Benjamin Netanyahu Demands ‘Better Deal’ From Iran on Nukes
Israeli Prime Minister Benjamin Netanyahu said on Wednesday it was not too late for world powers locked in nuclear negotiations with Iran to demand a “better deal.”
He made the comments before meeting in Jerusalem with the speaker of the U.S. House of Representatives, John Boehner, a leading Republican and strong critic of the White House’s policy on Iran.
“Now is the time for the international community to insist on a better deal,” Netanyahu said in a televised statement delivered in English.
“A better deal would significantly roll back Iran’s nuclear infrastructure. A better deal would link the eventual lifting of the restrictions on Iran’s nuclear program to a change in Iran’s behavior,” he said, citing threats to annihilate Israel and accusing Tehran of fomenting regional conflict.

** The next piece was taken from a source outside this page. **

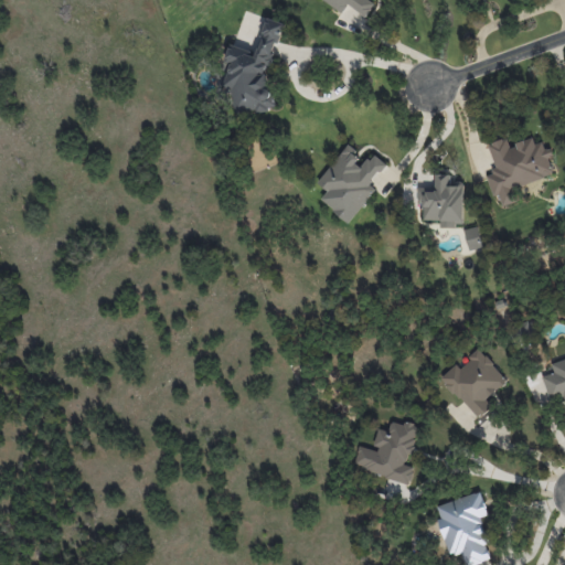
[(323,0),(342,12),(348,4),(365,17),(374,3),(369,0),(323,0)]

Netanyahu said on Tuesday that a framework agreement sought by international negotiators to rein in Iran’s nuclear program would leave it with the capability to develop atomic weapons within a year.
Iran denies trying to develop a nuclear weapons capability.

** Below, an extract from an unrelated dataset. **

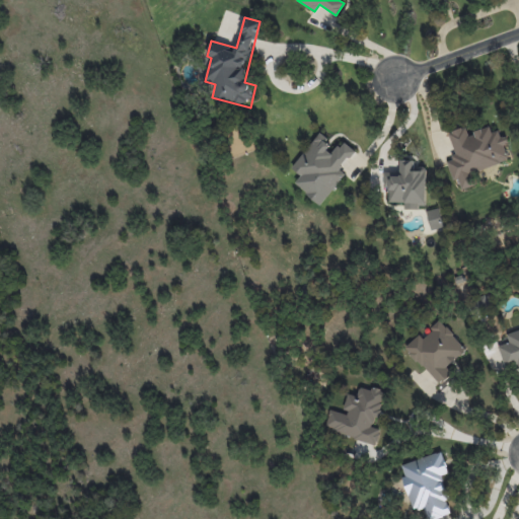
[(448,132),(456,156),(446,159),(453,180),(458,178),(461,190),(474,186),(470,172),(510,160),(500,130),(492,133),(490,127),(467,134),(465,127),(448,132)]
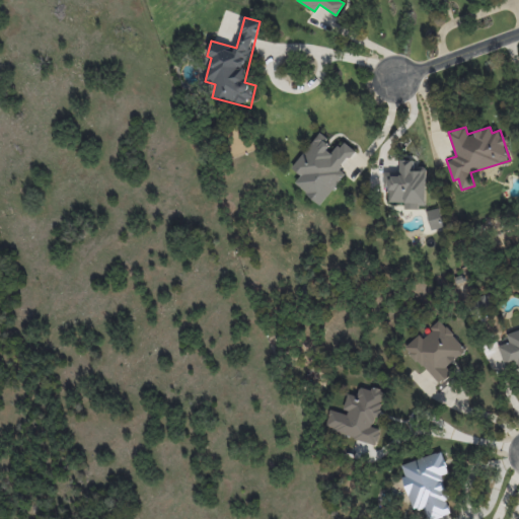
[(326,197),(346,172),(341,168),(355,150),(341,140),(336,146),(319,134),(291,168),(326,197)]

Six world powers and Iran went beyond a midnight deadline and were continuing to negotiate in the Swiss city of Lausanne on Wednesday, having failed to agree on crucial details such as the lifting of U.N. sanctions.
Israel, which is believed to have the Middle East’s only nuclear arsenal, is not a party to the negotiations.
Iran was expected to be high on the agenda of Netanyahu’s talks with Boehner, who is visiting the region with a Republican delegation.
Avoiding stepping deeper into controversy with the White House over the issue, neither Boehner nor Netanyahu mentioned the nuclear talks in comments to reporters at the Israeli leader’s office.
Boehner’s invitation to Netanyahu to address the U.S. Congress last month on the Iranian issue drew accusations that both men were pursuing partisan politics at the expense of traditionally wide support for Israel on Capitol Hill.
“The bonds between the United States and Israel are as strong as ever,” Boehner said. “Our two countries cooperate on many different levels and while we may have political disagreements from time to time, the bonds between our two nations are strong and they’re going to continue to be strong.”
Congress has cautioned it would consider imposing new sanctions on Iran if there was no agreement in Lausanne this week. President Barack Obama has threatened to veto any such sanctions moves.
Senate Majority Leader Mitch McConnell has said that if a framework deal is reached, lawmakers would consider a bill that would require Obama to submit a final accord for Congress’ approval.